The one where a guy is torn apart by chains from Hell!!!
AKA: Hellraiser.
This an oldie but a goodie. Do the kids watch Hellraiser any more?
I’ve always watched a lot of horror movies with my father, even when I was a young kid. He was probably one of those guys you see at a scary movie with an 8 year-old and think, “Jeez, how is that kid going to grow up?”
Well, for the most part it was just fine. My Dad was always very careful about explaining that these movies weren’t real. They were people using makeup and lighting and acting to tell a story that made us interested in watching.
If I was some kid who freaked out at the sight of a movie monster, I’m sure he would’ve pulled back. But I was fine! And I loved scary movies - still do!
Until one day my father took me to Hellraiser. This was back in the days before Internet. You couldn’t do online research, maybe didn’t see the trailers, and so were probably just going by the movie poster. Dad probably saw this and thought it would be a scary little monster movie, like Wolfman or The Mummy.
Well, he was wrong, and he realized right away that he’d made a poor decision. He still brings it up from time to time, when we’re discussing scary movies. What my father doesn’t understand is that it is the religion he brought me up in, which he thought so worthwhile and beneficial, that was far more damaging than a horror movie could ever be.
It wasn’t exactly the violence or the sexual imagery that did so much damage, it was the religious overtones of the film. I was raised in a strongly Catholic family, and an overwhelming fear of Hell is the bread and butter of the theology. Even when the threat of Hell wasn’t explicit, it was always implicit. Hellraiser was so traumatizing because it portrayed a world where it was taken for granted that the mythology of Christianity was real; it made the themes and mythology explicit. And they were horrifying, just as they are in their religious context.
I’m not a Clive Barker reader. I’ve never read one of his books. But I do know a little about him.
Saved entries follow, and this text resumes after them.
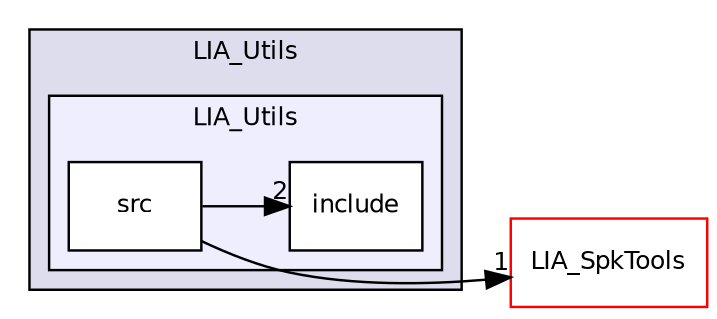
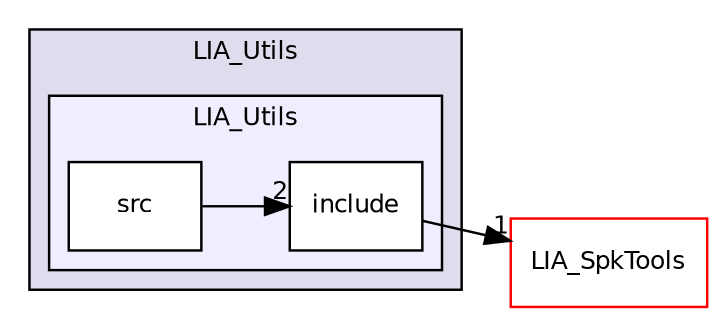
  digraph {
    compound=true
    rankdir=LR
    node [color=black fillcolor=white fontname=Helvetica fontsize=10 shape=box style=filled]
    edge [labeldistance=1.5 labelfontname=Helvetica labelfontsize=10]
    n1 [label=include]
    n2 [label=src]
    n3 [color=red label=LIA_SpkTools]
    subgraph cluster_1 {
      bgcolor="#ddddee"
      fontname=Helvetica
      fontsize=10
      label=LIA_Utils
      pencolor=black
      subgraph cluster_2 {
        bgcolor="#eeeeff"
        fontname=Helvetica
        fontsize=10
        label=LIA_Utils
        pencolor=black
        n1
        n2
      }
    }
    n2 -> n1 [headlabel=2]
-   n2 -> n3 [headlabel=1]
+   n1 -> n3 [headlabel=1]
  }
A lot of work is an allegory for and explanation of his interest in bondage, the dynamic of pleasure and pain. Clive Barker plays with these tropes, using religious imagery as the spiritual expression of what are actually quite idiosyncratic psychological experiences. The experience of pain in sexual pleasure is by no means a universal!
I started losing faith very young. When I was struggling with the intellectual arguments against religious belief, the fear of Hell was always the bugaboo in the background. Yes, there were all these intellectual reasons to not believe in religion: but then again, if you lose faith you burn in Hell!
It wasn’t until I read James Joyce’s Portrait of the Artist as a Young Man that I began to gain a clearer understanding of how the threat of Hell is used to gain power over young, impressionable minds, and how overcoming this fear is profoundly liberating. In Portrait, young Daedalus realizes he has to risk even the fires of Hell if he is to fulfill his destiny in becoming a great chronicler of the human experience. But to demonstrate just what was at stake, Joyce had to make the horrors of Hell so vivid that we would truly understand what was at stake in him denying the faith he was brought up in.
So in Hellraiser, a young Catholic is presented with the true horror that is such a huge component of Christian theology, and how it warps the emotional and psychological health of otherwise happy and healthy human beings. But it takes a more mature, sophisticated mind to see how Barker is playing off the metaphysics of religion and its psychological implications in the real world.